Gallardón will take five years to bring Madrid's pollution in line with law
The mayor plans a local network of refueling points for green vehicles
During a two-week period in which air pollution in Madrid reached dangerously high levels, citizens had no choice but to pray for rain. On Sunday, wind and showers finally rid the city skyline of its brown shroud of toxic particles, but it left questions hanging over City Hall officials.
Such as, why has Madrid broken EU air pollution levels for the last decade? And, when was the city planning to take action to reduce traffic, which causes 80 percent of Madrid's smog?
Mayor Alberto Ruiz-Gallardón gave some answers to these questions on Monday, the day that acceptable air quality returned to Madrid thanks to the reappearance of wintry weather. He said that the Spanish capital's levels of toxic gas Nitrogen Dioxide (NO2) will be brought back in line with European legal safety levels within five years. "I am convinced that before these five years are up, we will have complied," he said.
Gallardón says limits or levies on traffic would harm the city's economy and jobs
Asthma sufferers and those with allergies who were worst hit by this month's air pollution spike may be interested to hear that Gallardón will not put the brakes on the 2.5 million weekly car journeys that are made into the city, nor will he introduce a congestion charge. Instead, the Popular Party mayor has unveiled a plan for a local network of refueling centers for vehicles that run on alternative power, such as natural gas, liquid gas or bioethanol.
By 2011, Madrid is meant to have 31 such stations, in addition to 280 recharging stations for electric cars. But the planned installations beg another question: who will use them? There are only 2,000-3,000 electric cars in the whole of Spain.
With local elections just three months away, the Popular Party's (PP) Gallardón is not prepared to cut traffic, a measure he says will hurt the economy and destroy jobs. He has highlighted other efforts by City Hall, such as renewing its own fleet of vehicles with less-polluting models, building 200 kilometers of subway lines and pedestrianizing some inner-city streets. He claims that these measures have meant that Madrid has better air quality today than 10 years ago.
However, campaigners Ecologists in Action point to other factors for the technical registration of improved air quality: the removal of pollution monitors to cleaner parts of the city, several years with higher-than-usual rainfall, and an eight-percent drop in fuel use in 2010 due to the crisis. And despite all that, Madrid still broke legal levels set by the EU in 2001 every year for the last decade. The organization has filed a suit against Gallardón and City Hall environment chief Ana Botella for "crimes against the environment and human health."

__Questions to answer__
1. Answer these questions using the article on Madrid's air pollution:
(a) What share of Madrid's smog is caused by traffic?
(b) How many recharging stations for electric cars is Madrid meant to have by 2011?
(c) Which two people did Ecologists in Action file a suit against?
2. Based on the article on Madrid's air pollution, say whether each statement agrees with it, and quote the words that decide it:
(a) Gallardón plans to introduce a congestion charge.
(b) There are only a few thousand electric cars in Spain.
(c) Fuel use in Madrid rose in 2010.
The data that follow are separate material, unrelated to the article.

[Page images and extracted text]
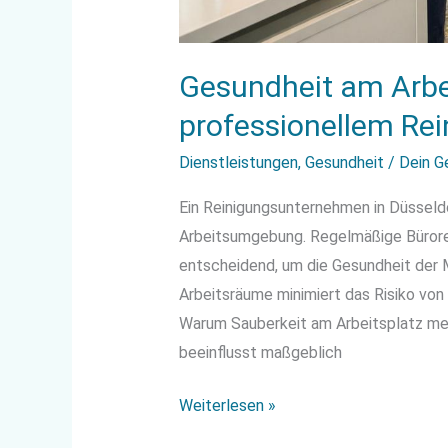
Gesundheit am Arbe
professionellem Rei
Dienstleistungen
,
Gesundheit
/
Dein G
Ein Reinigungsunternehmen in Düsseld
Arbeitsumgebung. Regelmäßige Bürore
entscheidend, um die Gesundheit der M
Arbeitsräume minimiert das Risiko von
Warum Sauberkeit am Arbeitsplatz mehr
beeinflusst maßgeblich
Weiterlesen »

__Answers in order__
1.
(a) 80 percent
(b) 280
(c) Gallardón and City Hall environment chief Ana Botella

2.
(a) No: "nor will he introduce a congestion charge"
(b) Yes: "There are only 2,000-3,000 electric cars in the whole of Spain."
(c) No: "an eight-percent drop in fuel use in 2010 due to the crisis"